Im Oktober vergangenen Jahres bezweifelte die bolivianische Regierung noch die von der Fundación Tierra vorgelegten Zahlen zum Umfang der Waldbrände (Latin@rama berichtetete ). Nun hat die Stiftung kurz vor Beginn der Trockenzeit eine detaillierte Analyse der Ereignisse unter dem Titel „Waldbrände 2024, Auf den Spuren des Feuers“ vorgelegt.
Ohne die Folgen des weltweiten Klimawandels kleinzureden, betonen die Autoren der Studie, dass die Waldbrände in Bolivien auch Ergebnis fehlgeleiteter staatlicher Agrarpolitik und böswilligen Handelns sind. Ziel der jüngsten von der Europäischen Union und Schweden finanzierten Veröffentlichung ist es, zu verhindern, dass Bolivien wie 2024 wieder das Land mit weltweit dem zweithöchsten Tropenwaldverlust pro Jahr wird.
Die ausgewerteten Satellitendaten ergeben 12,8 Millionen Hektar Land, das im Jahr 2024 vom Feuer heimgesucht wurde. Es sind noch deutlich mehr als die 10 Millionen Hektar, die die Regierung damals später zugegeben hatte und mehr als das Doppelte des bislang größten Katastrophenjahres 2019 (siehe diesen früheren Beitrag).

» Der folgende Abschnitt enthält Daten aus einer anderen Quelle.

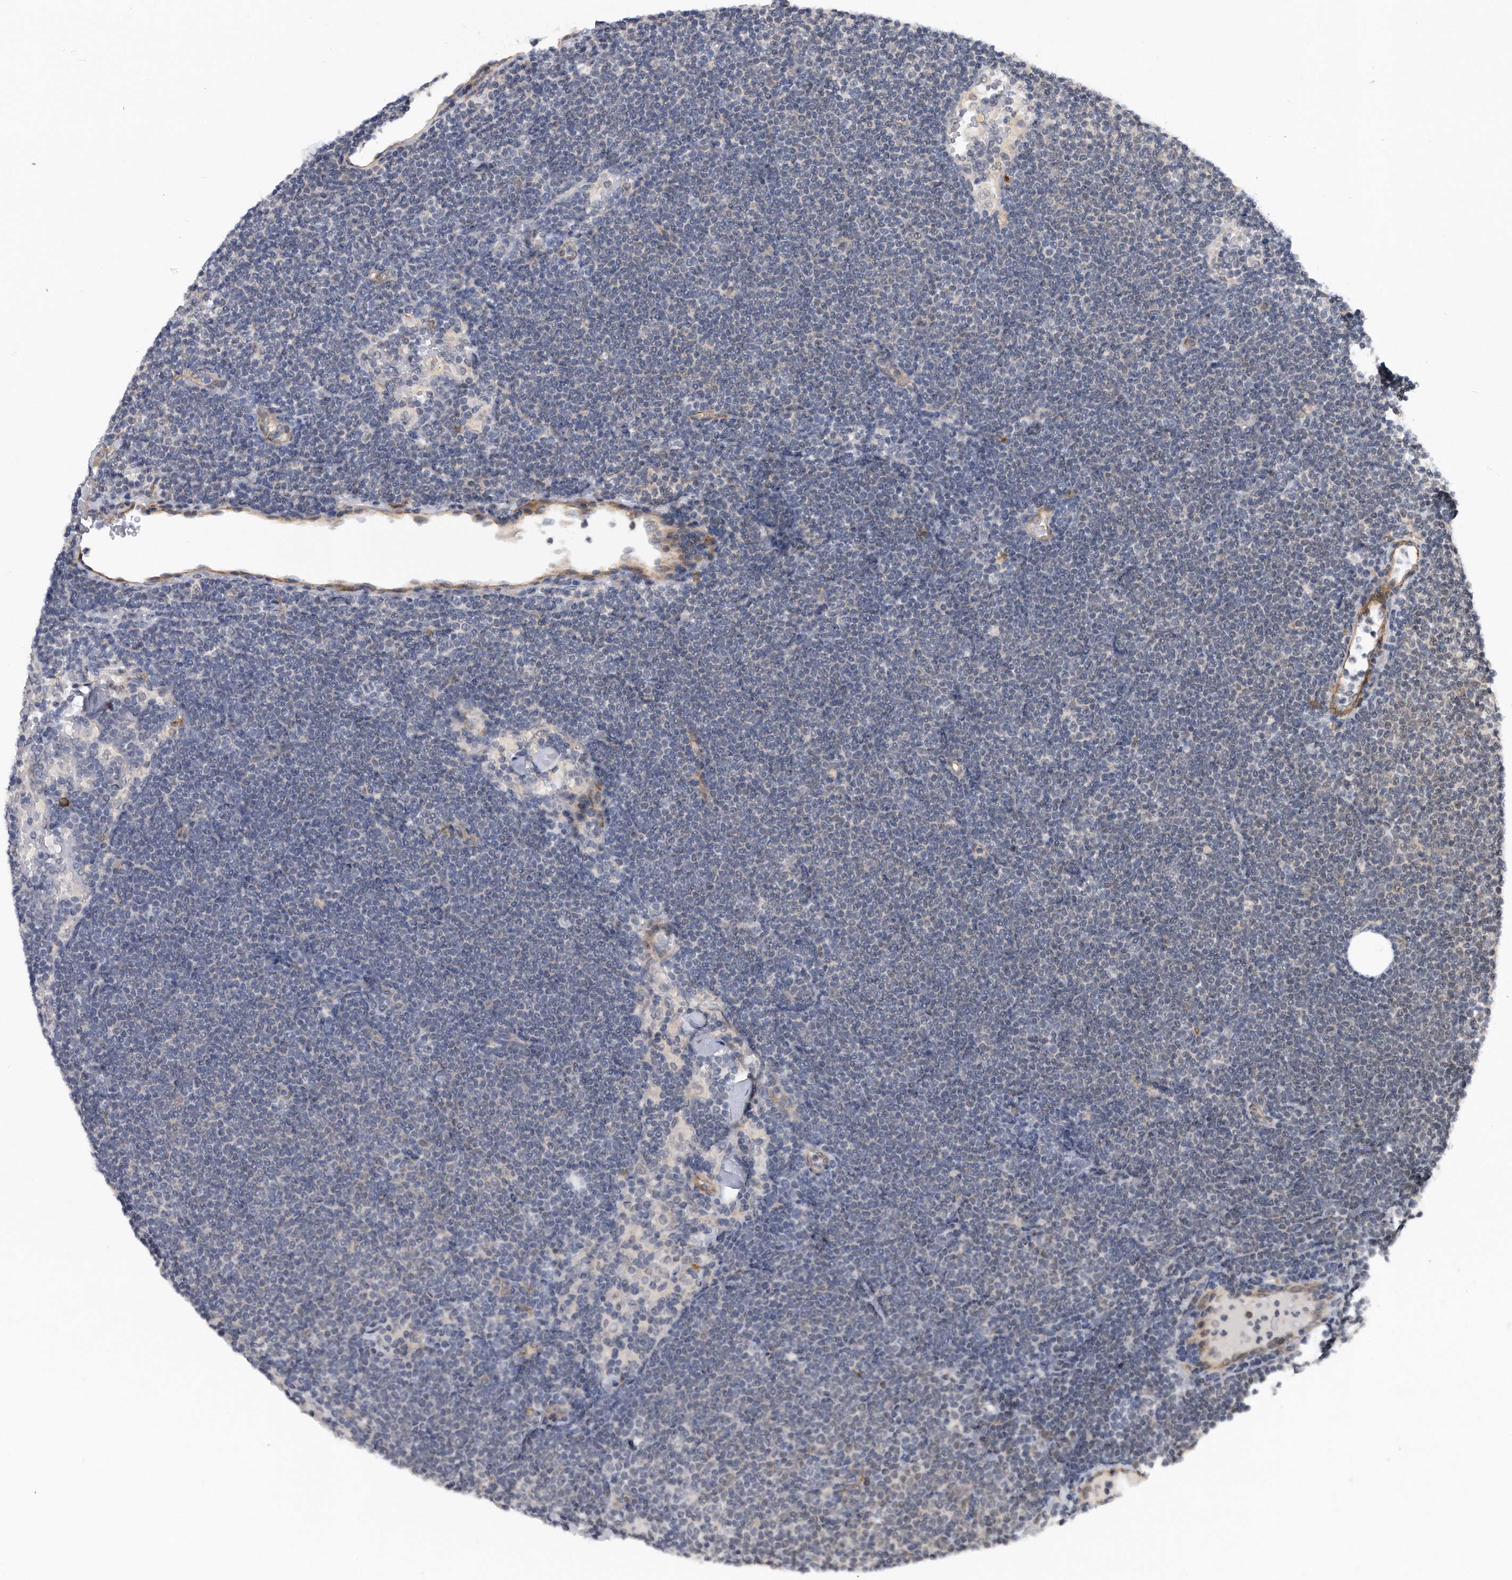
{"staining": {"intensity": "negative", "quantity": "none", "location": "none"}, "tissue": "lymphoma", "cell_type": "Tumor cells", "image_type": "cancer", "snomed": [{"axis": "morphology", "description": "Malignant lymphoma, non-Hodgkin's type, Low grade"}, {"axis": "topography", "description": "Lymph node"}], "caption": "Immunohistochemistry (IHC) image of neoplastic tissue: malignant lymphoma, non-Hodgkin's type (low-grade) stained with DAB reveals no significant protein expression in tumor cells.", "gene": "TP53INP1", "patient": {"sex": "female", "age": 53}}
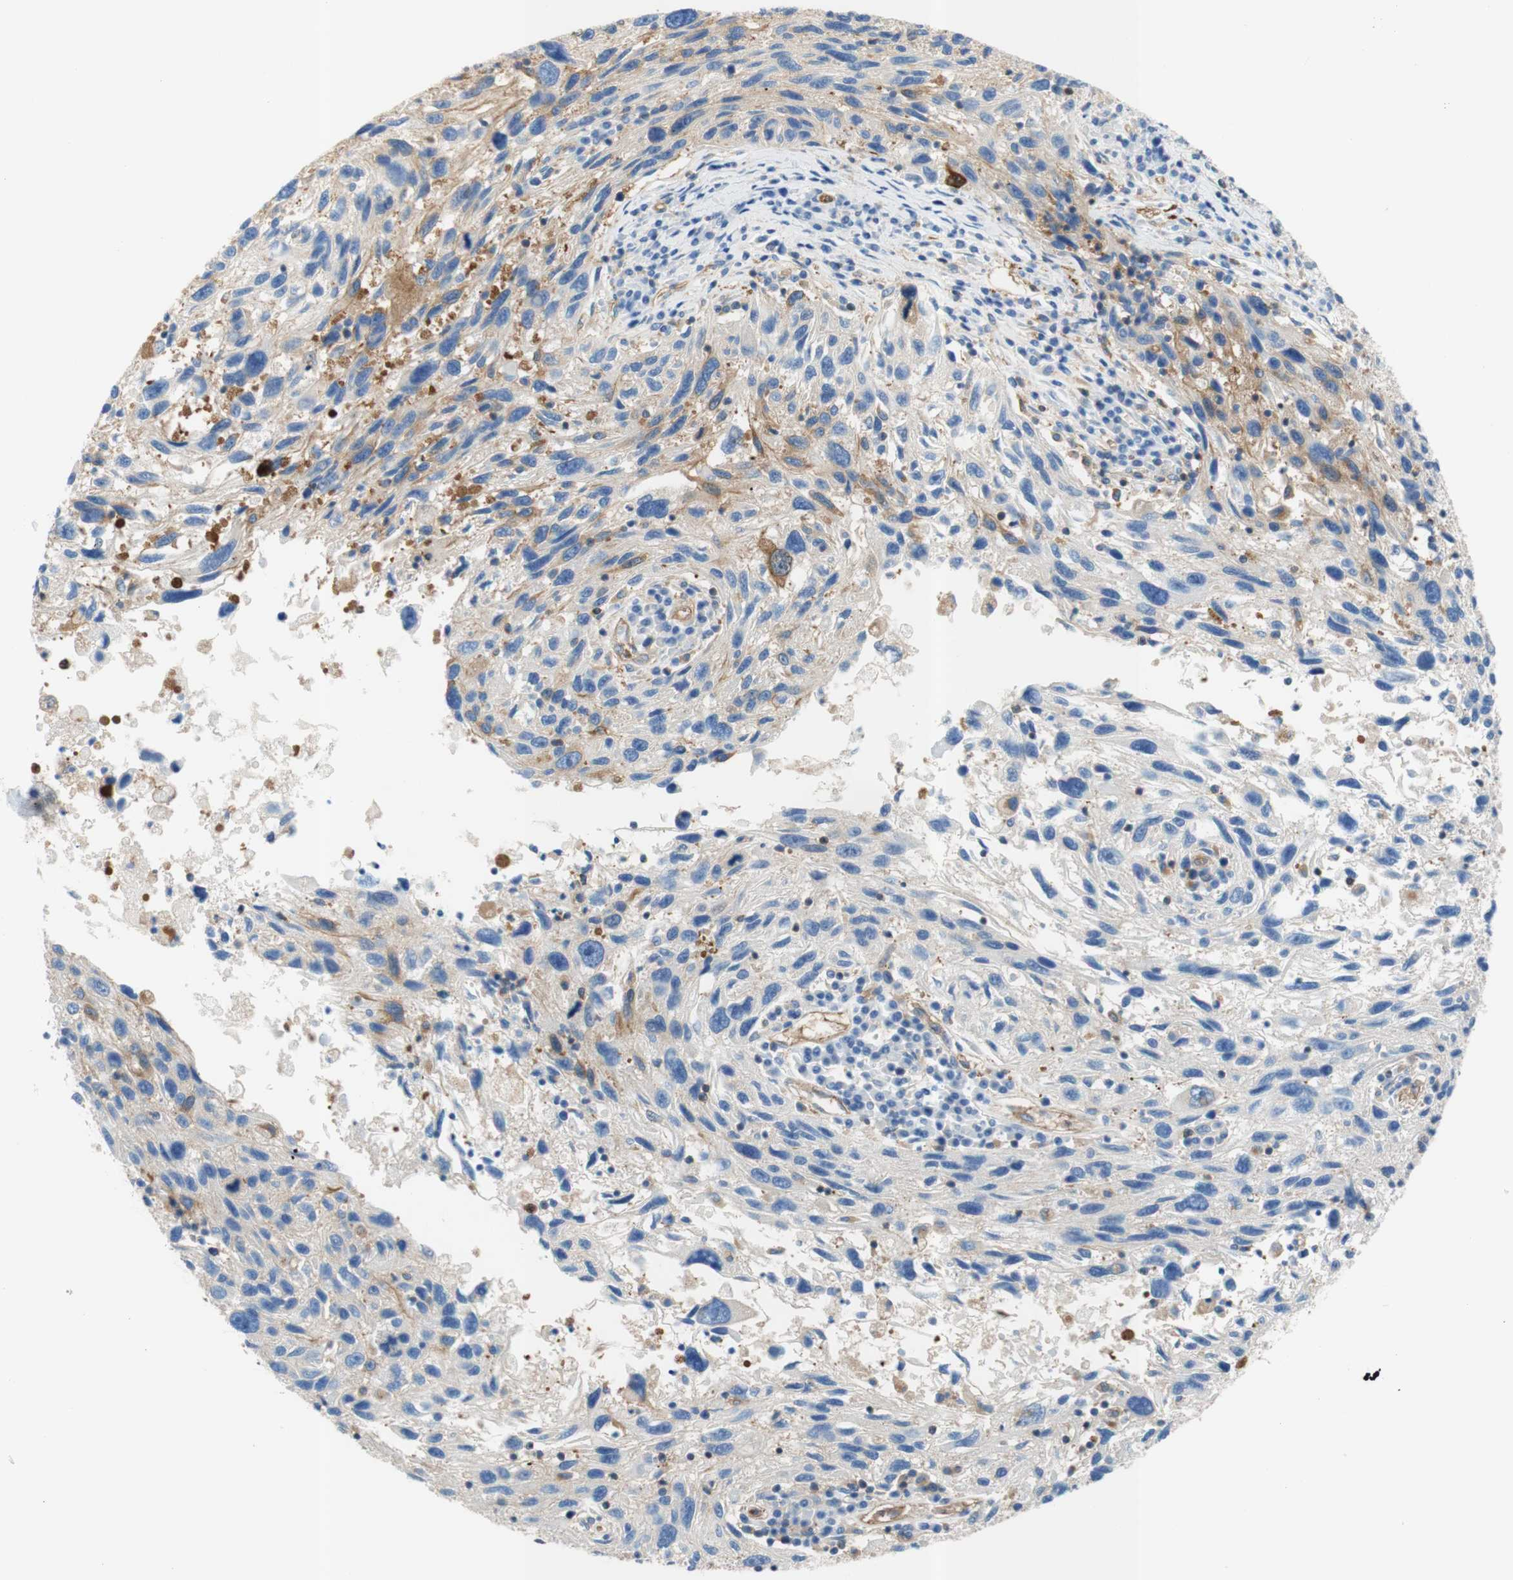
{"staining": {"intensity": "weak", "quantity": "<25%", "location": "cytoplasmic/membranous"}, "tissue": "melanoma", "cell_type": "Tumor cells", "image_type": "cancer", "snomed": [{"axis": "morphology", "description": "Malignant melanoma, NOS"}, {"axis": "topography", "description": "Skin"}], "caption": "Malignant melanoma was stained to show a protein in brown. There is no significant positivity in tumor cells.", "gene": "STOM", "patient": {"sex": "male", "age": 53}}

Wie damals war wieder die agroindustriell geprägte Provinz Santa Cruz mit 8,5 Millionen Hektar (68 Prozent) am stärksten betroffen, gefolgt von der Provinz Beni mit weiteren 3,5 Millionen Hektar. 60 Prozent der vom Feuer heimgesuchten Flächen waren Wälder, davon das meiste Primärwald. Der Rest waren Weideflächen oder Savannenlandschaften.
Von Brandrodung und böswillig gelegtem Feuer
Die Hauptursache ist Brandrodung zur Urbarmachung von Land oder Feuer zur Vernichtung der Bodenvegetation, die aufgrund der Trockenheit oder mangelhafter Sicherheitsmaßnahmen auf weiteres Land übergreifen. Laut Studie umfasst das das Zwölffache der Fläche, die absichtlich in Brand gesetzt wurden. Hierbei unterscheiden die Autoren noch einmal zwischen der üblichen vergleichsweise kostensparenden landwirtschaftlichen Praxis der Brandrodung oder des Abbrennens von Weideflächen (ein Drittel der betroffenen Fläche) und böswillig gelegtem Feuer auf zwei Dritteln der vom Feuer erfassten Fläche. Hinter letzterem steckt ein einfaches Motiv: Naturschutzgebiete oder Staatswälder verlieren ihren ursprünglichen Charakter, wenn die Vegetation vernichtet und nichts mehr zu schützen ist. Das erleichtert es, bei der Forstbehörde die Umwidmung des Landes in Agrarland zu beantragen. Von den Millionen im Feuer elend zugrunde gegangenen Tieren ganz zu schweigen (siehe diesen Dokumentarfilm der Stiftung Nativa aus der Perspektive von Waldhüter*innen und ehrenamtlichen Feuerwehrleuten über die Waldbrände und die Folgen für die Natur. Dessen Bilder beeindrucken auch ohne Spanischkenntnisse).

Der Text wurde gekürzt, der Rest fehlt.